Who are these people who die and endow prizes, anyway? Like serial killers, they always seem to have three names: The Dorothy Holdt Lindquist Award for Distinguished Service to Centipedes. The Dromley Coates Norville Prize for Ethics in War-Torn Preschools.

A perusal of winning entries from years past is dismaying. I can't help thinking, "They chose…that?" They might as well endow an N. V. Greenwith Award for Writers Who Don't Deserve It as Much as You Do.

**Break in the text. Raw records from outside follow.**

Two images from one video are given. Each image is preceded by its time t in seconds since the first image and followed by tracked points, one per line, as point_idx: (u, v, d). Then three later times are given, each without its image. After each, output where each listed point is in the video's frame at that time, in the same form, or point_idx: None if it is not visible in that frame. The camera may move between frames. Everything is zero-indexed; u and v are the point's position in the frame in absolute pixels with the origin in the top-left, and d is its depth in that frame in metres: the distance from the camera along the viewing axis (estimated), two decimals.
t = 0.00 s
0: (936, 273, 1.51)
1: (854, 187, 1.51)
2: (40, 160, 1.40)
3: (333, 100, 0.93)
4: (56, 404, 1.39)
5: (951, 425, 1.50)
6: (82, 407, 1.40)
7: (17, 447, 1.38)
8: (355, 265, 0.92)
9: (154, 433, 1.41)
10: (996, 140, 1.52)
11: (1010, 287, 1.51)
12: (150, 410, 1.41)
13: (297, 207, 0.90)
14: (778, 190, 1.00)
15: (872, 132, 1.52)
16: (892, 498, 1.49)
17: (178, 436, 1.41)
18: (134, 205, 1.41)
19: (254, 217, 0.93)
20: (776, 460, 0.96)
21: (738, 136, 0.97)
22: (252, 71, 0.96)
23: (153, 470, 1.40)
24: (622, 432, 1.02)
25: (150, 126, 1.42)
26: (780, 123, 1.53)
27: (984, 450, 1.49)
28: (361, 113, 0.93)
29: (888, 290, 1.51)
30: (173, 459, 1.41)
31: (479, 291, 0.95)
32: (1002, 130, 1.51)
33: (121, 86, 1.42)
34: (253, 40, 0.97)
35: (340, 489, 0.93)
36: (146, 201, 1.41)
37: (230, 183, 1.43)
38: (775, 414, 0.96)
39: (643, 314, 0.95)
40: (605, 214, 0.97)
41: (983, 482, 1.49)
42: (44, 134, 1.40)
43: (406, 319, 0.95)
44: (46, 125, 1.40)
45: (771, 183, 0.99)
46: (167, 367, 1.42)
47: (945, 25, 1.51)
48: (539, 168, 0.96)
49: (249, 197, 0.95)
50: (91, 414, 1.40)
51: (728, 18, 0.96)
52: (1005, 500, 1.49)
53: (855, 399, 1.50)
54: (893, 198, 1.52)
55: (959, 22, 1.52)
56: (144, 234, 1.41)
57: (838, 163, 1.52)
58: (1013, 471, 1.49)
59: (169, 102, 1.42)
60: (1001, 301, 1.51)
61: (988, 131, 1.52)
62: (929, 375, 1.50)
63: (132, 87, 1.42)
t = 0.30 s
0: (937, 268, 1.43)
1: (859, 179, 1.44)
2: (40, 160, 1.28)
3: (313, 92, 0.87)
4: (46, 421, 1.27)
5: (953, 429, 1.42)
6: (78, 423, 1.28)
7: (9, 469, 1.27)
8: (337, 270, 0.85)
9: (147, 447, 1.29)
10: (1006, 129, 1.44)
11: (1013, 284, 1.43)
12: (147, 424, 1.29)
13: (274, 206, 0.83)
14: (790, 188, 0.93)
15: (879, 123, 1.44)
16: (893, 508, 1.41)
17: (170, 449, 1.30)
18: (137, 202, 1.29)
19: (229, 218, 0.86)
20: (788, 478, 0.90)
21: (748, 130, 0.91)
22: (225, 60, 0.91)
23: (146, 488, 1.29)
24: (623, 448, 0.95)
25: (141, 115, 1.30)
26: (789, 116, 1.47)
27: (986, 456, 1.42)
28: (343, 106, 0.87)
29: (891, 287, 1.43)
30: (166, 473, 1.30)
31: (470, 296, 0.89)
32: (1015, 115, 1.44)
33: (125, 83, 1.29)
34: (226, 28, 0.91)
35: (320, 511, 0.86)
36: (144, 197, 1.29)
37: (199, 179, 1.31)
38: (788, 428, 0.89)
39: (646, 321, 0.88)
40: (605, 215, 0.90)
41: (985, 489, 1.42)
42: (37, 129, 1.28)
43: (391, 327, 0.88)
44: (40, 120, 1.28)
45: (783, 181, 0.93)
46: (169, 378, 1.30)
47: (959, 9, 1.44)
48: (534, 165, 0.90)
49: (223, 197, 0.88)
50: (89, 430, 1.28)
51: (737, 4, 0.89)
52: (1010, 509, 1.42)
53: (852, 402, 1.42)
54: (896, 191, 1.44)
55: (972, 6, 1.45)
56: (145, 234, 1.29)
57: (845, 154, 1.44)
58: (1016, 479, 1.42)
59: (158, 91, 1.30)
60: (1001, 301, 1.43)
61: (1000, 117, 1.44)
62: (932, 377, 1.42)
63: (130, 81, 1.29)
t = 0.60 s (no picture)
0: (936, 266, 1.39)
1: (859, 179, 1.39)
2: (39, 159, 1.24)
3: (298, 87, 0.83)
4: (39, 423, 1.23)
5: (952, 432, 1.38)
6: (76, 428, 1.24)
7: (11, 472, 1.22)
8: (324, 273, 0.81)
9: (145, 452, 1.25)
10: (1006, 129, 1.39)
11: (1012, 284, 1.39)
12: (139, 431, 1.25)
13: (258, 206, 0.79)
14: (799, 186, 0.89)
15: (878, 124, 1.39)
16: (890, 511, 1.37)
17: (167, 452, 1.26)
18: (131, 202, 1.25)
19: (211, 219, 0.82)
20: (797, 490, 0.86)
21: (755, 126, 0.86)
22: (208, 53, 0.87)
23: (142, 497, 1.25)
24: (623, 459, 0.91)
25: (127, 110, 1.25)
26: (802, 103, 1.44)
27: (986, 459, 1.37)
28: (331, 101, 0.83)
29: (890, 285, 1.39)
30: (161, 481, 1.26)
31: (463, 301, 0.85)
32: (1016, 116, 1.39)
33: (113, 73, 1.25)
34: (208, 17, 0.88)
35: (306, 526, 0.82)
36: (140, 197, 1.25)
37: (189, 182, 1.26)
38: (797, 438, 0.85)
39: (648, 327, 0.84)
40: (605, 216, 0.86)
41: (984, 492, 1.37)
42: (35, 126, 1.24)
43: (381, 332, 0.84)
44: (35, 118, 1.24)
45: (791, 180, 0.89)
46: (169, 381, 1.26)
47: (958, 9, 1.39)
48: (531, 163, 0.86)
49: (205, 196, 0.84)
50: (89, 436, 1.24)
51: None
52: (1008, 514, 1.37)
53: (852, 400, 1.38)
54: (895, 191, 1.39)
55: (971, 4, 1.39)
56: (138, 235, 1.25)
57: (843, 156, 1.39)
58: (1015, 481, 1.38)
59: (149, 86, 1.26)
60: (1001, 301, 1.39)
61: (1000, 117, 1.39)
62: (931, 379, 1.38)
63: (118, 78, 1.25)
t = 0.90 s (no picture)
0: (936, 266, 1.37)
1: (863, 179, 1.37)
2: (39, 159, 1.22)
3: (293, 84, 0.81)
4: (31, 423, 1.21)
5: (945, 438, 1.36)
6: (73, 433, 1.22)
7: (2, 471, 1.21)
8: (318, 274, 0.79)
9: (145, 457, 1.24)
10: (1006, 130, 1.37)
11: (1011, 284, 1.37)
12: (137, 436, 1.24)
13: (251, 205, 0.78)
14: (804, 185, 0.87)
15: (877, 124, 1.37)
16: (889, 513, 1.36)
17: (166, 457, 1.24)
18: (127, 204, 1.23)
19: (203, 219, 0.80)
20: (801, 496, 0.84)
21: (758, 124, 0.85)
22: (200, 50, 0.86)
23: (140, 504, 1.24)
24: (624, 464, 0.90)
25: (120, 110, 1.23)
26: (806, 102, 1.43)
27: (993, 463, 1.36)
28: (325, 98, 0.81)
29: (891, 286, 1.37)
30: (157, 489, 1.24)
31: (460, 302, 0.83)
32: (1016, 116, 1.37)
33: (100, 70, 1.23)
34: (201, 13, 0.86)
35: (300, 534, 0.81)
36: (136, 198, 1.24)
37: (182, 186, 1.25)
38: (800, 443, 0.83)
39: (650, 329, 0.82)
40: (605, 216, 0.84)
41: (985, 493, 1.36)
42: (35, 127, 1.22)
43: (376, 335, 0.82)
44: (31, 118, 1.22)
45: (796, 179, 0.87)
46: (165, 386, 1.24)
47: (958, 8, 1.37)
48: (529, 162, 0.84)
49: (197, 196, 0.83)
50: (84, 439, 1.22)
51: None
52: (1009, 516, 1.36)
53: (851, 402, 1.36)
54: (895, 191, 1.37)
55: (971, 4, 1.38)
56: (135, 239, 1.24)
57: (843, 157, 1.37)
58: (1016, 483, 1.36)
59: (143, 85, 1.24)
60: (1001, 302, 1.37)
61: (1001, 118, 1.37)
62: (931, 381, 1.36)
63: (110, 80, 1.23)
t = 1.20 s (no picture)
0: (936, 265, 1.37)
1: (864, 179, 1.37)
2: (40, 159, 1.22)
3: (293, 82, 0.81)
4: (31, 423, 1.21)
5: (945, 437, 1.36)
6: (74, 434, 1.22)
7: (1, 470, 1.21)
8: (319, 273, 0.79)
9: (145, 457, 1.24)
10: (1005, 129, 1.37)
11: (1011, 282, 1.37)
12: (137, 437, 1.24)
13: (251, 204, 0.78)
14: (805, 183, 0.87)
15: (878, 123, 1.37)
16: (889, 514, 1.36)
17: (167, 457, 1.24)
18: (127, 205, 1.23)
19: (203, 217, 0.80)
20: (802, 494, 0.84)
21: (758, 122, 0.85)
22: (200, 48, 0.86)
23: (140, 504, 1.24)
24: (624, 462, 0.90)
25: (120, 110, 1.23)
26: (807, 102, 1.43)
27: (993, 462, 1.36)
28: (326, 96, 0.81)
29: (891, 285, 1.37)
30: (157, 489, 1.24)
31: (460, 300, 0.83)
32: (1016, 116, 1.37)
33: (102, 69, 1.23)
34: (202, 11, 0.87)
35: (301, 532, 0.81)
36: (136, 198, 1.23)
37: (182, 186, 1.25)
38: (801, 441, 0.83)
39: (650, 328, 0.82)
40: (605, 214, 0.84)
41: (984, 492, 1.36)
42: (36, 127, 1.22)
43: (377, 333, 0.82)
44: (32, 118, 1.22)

I think I need to change my name to Meryl, or Beryl, and write something so inscrutably literary that even I don't understand it. A folio filled with pathos and post-modern deconstructionism: The Ship-Builder's Daughter, by Beryl Sands. "Touches hearts and souls,…hauntingly unforgettable,…makes us reflect on what sort of a people we are, that we actually use phrases like a people."

I go through this every year. I've yet to win, but last year I was a runner-up for World's Best Drinks Writer, a title that reeks of the preposterous chutzpah of those companies that "officially" name stars after you. How I wanted it!! Though I congratulated the winner, excellent writer and friend Natalie MacLean, my sporting attitude was marred by a fantasy where she chokes on her martini olive and I'm forced to don the swimsuit, high-heels and tiara and take her place gliding down the runway at glamorous openings, and speaking earnestly to children about their future.

Surely there exists a contest so lame, so unknown, so badly publicized that even I could win. If not, I could invent my own. Come to think of it, why bother? Why not just start referring to myself as "Award-Winning Author?" One of my mentors says that's not lying, it's anticipating.